Abstract

The deterministic memory-to-cache mapping used by cache side channel attack causes the leakage of sensitive information such as secret keys, which seriously threatens user security and highlights the need to defend against this kind of attack. Recent table-based secure cache design requires more space to store the entry while a purely encryption-based design needs complex encryption units to ensure robustness. What is more, the newer attack algorithm enabling faster eviction set discovery may still break such defenses. Even though increasing the association of cache can be a potential solution, it introduces too much redundancy cache access and storage overhead. In this paper, we eliminate this problem. We present Encryption address-based Set Balance Cache (ESBC), a novel cache design to mitigate cache-based side channel attack. ESBC encrypts an address into two-level sets and displaces the data from a primary set into the secondary set when the primary set is full. The two-level mapping structure increases the complexity for attackers to build eviction sets, which is a vital step for the conflict-based attack.

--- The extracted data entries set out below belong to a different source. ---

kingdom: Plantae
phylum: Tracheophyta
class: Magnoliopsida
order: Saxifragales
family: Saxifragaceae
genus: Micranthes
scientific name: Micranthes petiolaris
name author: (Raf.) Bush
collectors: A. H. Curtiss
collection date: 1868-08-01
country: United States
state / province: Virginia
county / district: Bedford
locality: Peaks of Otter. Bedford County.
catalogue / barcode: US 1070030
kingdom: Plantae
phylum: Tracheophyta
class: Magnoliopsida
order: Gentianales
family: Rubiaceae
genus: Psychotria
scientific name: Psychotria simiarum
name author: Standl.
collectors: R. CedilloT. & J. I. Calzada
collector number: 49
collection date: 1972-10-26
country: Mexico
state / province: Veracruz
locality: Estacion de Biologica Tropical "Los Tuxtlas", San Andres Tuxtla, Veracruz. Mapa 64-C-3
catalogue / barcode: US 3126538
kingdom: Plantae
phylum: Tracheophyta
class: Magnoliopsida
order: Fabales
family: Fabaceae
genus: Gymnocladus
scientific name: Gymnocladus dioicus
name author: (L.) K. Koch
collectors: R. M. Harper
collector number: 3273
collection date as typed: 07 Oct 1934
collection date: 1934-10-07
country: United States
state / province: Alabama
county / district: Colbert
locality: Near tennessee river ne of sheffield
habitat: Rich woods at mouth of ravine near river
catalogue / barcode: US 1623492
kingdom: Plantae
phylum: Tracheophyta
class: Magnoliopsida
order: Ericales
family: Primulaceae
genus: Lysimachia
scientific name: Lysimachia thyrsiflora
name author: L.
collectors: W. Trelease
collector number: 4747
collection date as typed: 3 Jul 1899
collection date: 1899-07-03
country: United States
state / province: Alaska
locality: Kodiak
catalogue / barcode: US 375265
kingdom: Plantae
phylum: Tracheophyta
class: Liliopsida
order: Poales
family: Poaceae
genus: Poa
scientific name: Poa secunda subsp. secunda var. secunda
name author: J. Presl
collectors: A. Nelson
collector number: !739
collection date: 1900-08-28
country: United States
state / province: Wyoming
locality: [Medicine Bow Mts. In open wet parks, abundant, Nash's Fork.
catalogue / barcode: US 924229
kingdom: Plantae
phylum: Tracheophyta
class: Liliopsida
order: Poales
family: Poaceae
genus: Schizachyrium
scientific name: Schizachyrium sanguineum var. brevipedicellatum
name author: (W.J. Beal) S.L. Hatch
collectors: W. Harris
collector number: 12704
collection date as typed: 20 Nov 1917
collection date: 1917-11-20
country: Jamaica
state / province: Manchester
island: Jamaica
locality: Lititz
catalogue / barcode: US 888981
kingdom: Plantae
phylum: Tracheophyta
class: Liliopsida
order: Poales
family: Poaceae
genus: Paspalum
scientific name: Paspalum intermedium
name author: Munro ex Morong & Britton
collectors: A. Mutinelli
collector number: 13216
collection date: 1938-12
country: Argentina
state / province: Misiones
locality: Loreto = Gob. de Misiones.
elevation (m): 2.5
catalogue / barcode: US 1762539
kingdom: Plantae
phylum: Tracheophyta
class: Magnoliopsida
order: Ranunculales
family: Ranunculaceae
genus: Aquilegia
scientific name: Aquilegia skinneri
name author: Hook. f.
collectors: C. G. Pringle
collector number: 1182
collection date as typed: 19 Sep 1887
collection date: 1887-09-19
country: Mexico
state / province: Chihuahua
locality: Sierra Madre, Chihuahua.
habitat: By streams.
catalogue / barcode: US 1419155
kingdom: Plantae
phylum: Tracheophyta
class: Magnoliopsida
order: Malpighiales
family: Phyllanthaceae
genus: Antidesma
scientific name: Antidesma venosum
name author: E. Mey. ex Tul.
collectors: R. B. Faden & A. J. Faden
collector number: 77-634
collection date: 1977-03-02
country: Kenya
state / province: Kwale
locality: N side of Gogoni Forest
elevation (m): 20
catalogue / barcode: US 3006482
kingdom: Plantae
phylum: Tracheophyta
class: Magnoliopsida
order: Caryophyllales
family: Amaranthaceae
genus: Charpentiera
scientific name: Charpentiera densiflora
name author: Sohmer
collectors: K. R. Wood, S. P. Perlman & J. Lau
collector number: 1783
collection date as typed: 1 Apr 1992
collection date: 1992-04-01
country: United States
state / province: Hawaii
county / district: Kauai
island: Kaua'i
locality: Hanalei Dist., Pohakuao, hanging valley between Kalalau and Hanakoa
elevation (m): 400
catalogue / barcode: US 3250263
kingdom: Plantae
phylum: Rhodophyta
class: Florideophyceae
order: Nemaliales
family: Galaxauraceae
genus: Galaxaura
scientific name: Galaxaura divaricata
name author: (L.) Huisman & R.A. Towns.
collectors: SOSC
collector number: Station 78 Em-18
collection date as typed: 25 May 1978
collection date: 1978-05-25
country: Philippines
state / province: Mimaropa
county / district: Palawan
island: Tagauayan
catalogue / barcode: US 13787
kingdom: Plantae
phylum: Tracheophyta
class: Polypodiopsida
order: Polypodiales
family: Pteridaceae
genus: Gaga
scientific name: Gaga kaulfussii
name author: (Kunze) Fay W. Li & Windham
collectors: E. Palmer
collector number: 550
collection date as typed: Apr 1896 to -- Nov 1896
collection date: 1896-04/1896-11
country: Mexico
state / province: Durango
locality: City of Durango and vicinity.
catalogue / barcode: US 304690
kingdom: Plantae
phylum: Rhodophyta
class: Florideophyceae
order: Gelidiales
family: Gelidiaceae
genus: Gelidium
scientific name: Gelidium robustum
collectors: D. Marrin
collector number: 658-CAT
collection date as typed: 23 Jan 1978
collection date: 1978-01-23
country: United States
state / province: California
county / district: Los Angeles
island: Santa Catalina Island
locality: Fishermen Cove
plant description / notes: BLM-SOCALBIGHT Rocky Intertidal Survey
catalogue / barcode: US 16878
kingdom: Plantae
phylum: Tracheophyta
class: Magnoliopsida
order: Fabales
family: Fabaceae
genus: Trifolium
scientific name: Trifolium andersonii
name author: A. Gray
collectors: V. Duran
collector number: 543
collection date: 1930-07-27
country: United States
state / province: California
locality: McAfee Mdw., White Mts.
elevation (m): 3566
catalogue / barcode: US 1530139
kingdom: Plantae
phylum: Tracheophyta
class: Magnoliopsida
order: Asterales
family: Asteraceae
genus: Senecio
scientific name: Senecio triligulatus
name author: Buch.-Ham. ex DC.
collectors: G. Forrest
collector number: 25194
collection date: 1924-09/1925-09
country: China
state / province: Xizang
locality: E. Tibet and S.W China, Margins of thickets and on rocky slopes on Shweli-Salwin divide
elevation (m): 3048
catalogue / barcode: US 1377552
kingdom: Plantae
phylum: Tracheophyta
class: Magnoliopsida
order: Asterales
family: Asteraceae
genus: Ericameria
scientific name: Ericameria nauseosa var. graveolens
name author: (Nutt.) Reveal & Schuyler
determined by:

Furthermore, we adopt two different optimized variants from a temporal perspective, ESBC with remapping (ESBCR), which serves dynamic-remapping, and spatial perspective, ESBC with multi-mapping (ESBCM), which performs multi-mapping to improve the robustness. Our security analysis reveals that these designs can confuse the exploitation of conflicting addresses. Simulation-based evaluation on SPEC2017 shows 0.24% instruction per cycle (IPC) degradation for ESBCR with 1% remap rate. While the reduction of ESBCM that has five potential secondary sets is 0.69%. What is exciting is that both miss per kilo instructions (MPKI) and miss rates are even reduced because of the efficient cache usage. The storage overhead of these two variants is only 0.87%. By comparing the two schemes, we can observe that though ESBCR brings less performance overhead, the ESBCM has better scalability.